Decommissioning Process for Nuclear Power Plant involves removing the used nuclear fuel from the reactor, placing it into the used fuel pool, and eventually into dry storage containers (which can be stored on-site or transported off-site); dismantling systems or components containing radioactive products (e.g., the reactor vessel). The companies that operate nuclear power plants can use one or both of two options to decommission their facilities: SAFSTOR (Safe Storage) or DECON (Decontamination). Generally, sites must spend no longer than 50 years in SAFSTOR to allow up to 10 years for decontamination. The entire process must be completed within 60 years. (Source: www.nei.org/)

DECON (Decontamination): The plant is dismantled in a process similar to the DECON option once radioactivity has decayed to lower levels and the safety risk to workers is substantially reduced. In DECON phase, the operator first decontaminates or removes contaminated equipment and materials. The removal of used nuclear fuel rods and equipment—which accounts for over 99 percent of the plant’s radioactivity—lowers the radiation level in the facility and significantly reduces the potential exposure to workers during subsequent decommissioning operations. DECON can take five years or more. Both of these options allow companies to choose the optimal time and method for decommissioning their particular site. Companies can choose to start DECON at the beginning of the 60-year period. In reality, most plants use a combination of the two approaches, conducting some dismantlement while setting aside funds to pay for others later. (Source: www.nei.org/)

Tokamak is an experimental machine designed to harness the energy of fusion. Inside a tokamak, the energy produced through the fusion of atoms is absorbed as heat in the walls of the vessel. Just like a conventional power plant, a fusion power plant will use this heat to produce steam and then electricity by way of turbines and generators. (Source: https://www.iter.org/)

International Atomic Energy Agency (IAEA) was created in 1957 in response to the deep fears and expectations generated by the discoveries and diverse uses of nuclear technology. Widely known as the world’s “Atoms for Peace” organization within the United Nations family, the IAEA is the international centre for cooperation in the nuclear field. The Agency works with its Member States and multiple partners worldwide to promote the safe, secure and peaceful use of nuclear technologies. (Source: www.iaea.org/)

U.S. Department of Energy’s (DOE) Office of Environmental Management (EM) mission is to address the nation’s Cold War environmental legacy resulting from five decades of nuclear weapons production and government-sponsored nuclear energy research.
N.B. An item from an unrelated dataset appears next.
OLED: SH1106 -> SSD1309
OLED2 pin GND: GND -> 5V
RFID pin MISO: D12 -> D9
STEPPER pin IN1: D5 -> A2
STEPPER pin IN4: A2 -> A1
This legacy includes some of the world’s most dangerous radioactive sites with large amounts of radioactive wastes, spent nuclear fuel (SNF), excess plutonium and uranium, thousands of contaminated facilities, and contaminated soil and groundwater. Created in 1989, EM has the responsibility for completing the clean-up of this Cold War legacy and managing the remaining nuclear materials. As the largest environmental clean-up program in the world, EM has been charged with the responsibility of cleaning up 107 sites across the country whose area is equal to the combined area of Rhode Island and Delaware. EM has made substantial progress in nearly every area of nuclear waste clean-up and as of September 2012, completed clean-up at 90 of these sites. (Source: http://energy.gov/)
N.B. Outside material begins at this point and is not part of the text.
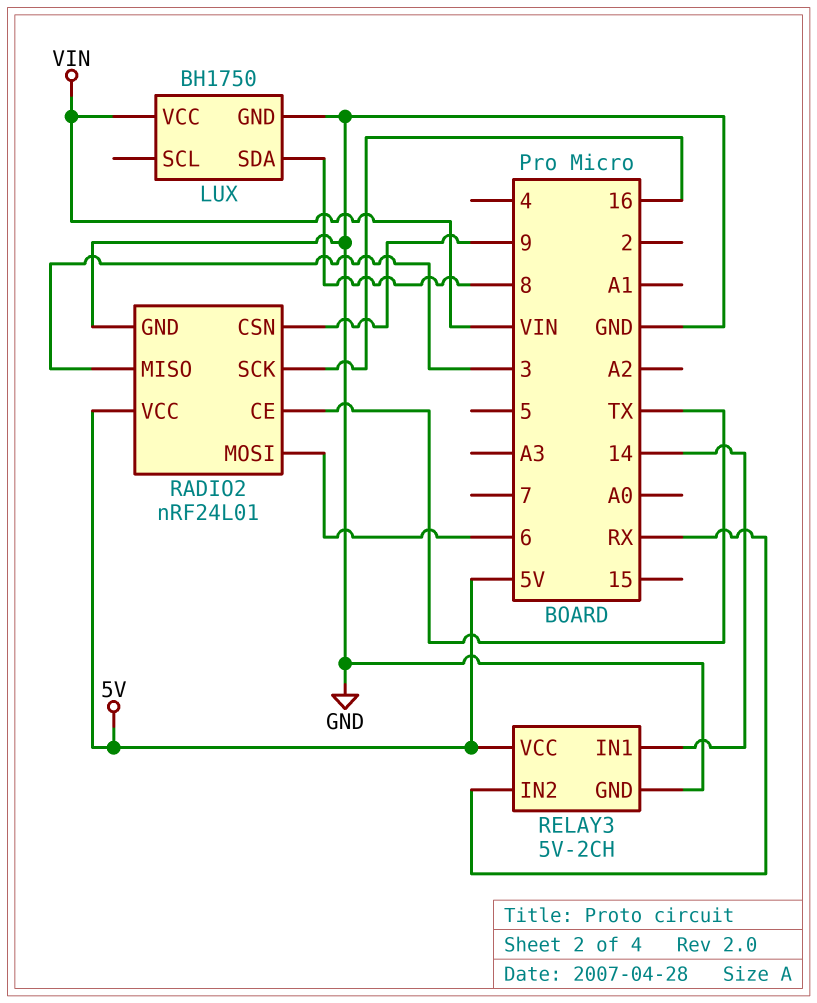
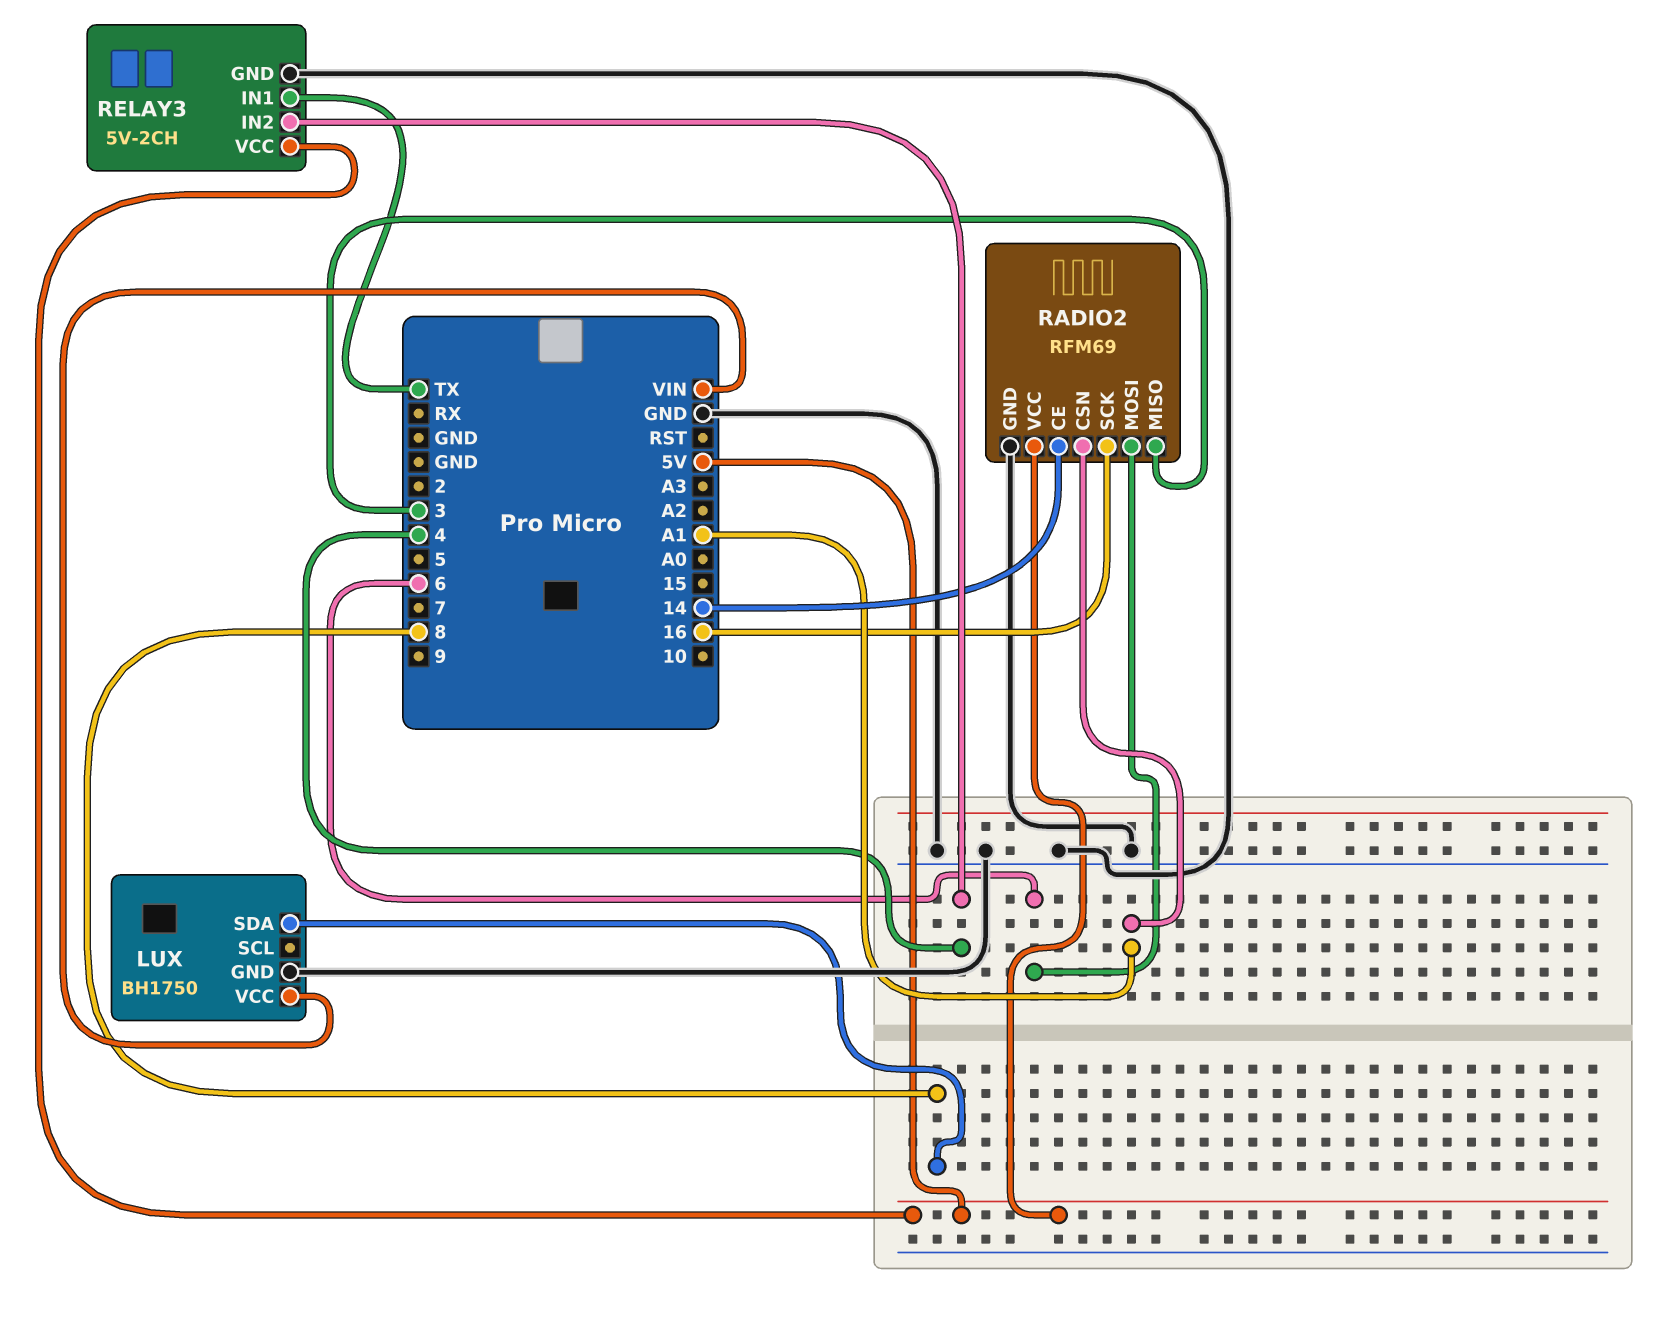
RADIO2: nRF24L01 -> RFM69
RADIO2 pin CE: TX -> 14
RADIO2 pin CSN: 9 -> A1
RELAY3 pin IN1: 14 -> TX
RELAY3 pin IN2: RX -> 4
U.S. Nuclear Regulatory Commission (NRC) was created as an independent agency by Congress in 1974 to ensure the safe use of radioactive materials for beneficial civilian purposes while protecting people and the environment. The NRC regulates commercial nuclear power plants and other uses of nuclear materials, such as in nuclear medicine, through licensing, inspection and enforcement of its requirements. (Source: www.nrc.gov/)

World Nuclear Association (WNA): Information on the leadership, organisation and secretariat of the World Nuclear Association. The WNA is the only international industry organisation with a global mandate to communicate about nuclear energy. The Association’s mission is to promote a wider understanding of nuclear energy among key international influencers by producing authoritative information, developing common industry positions, and contributing to the energy debate. (Source: http://www.world-nuclear.org).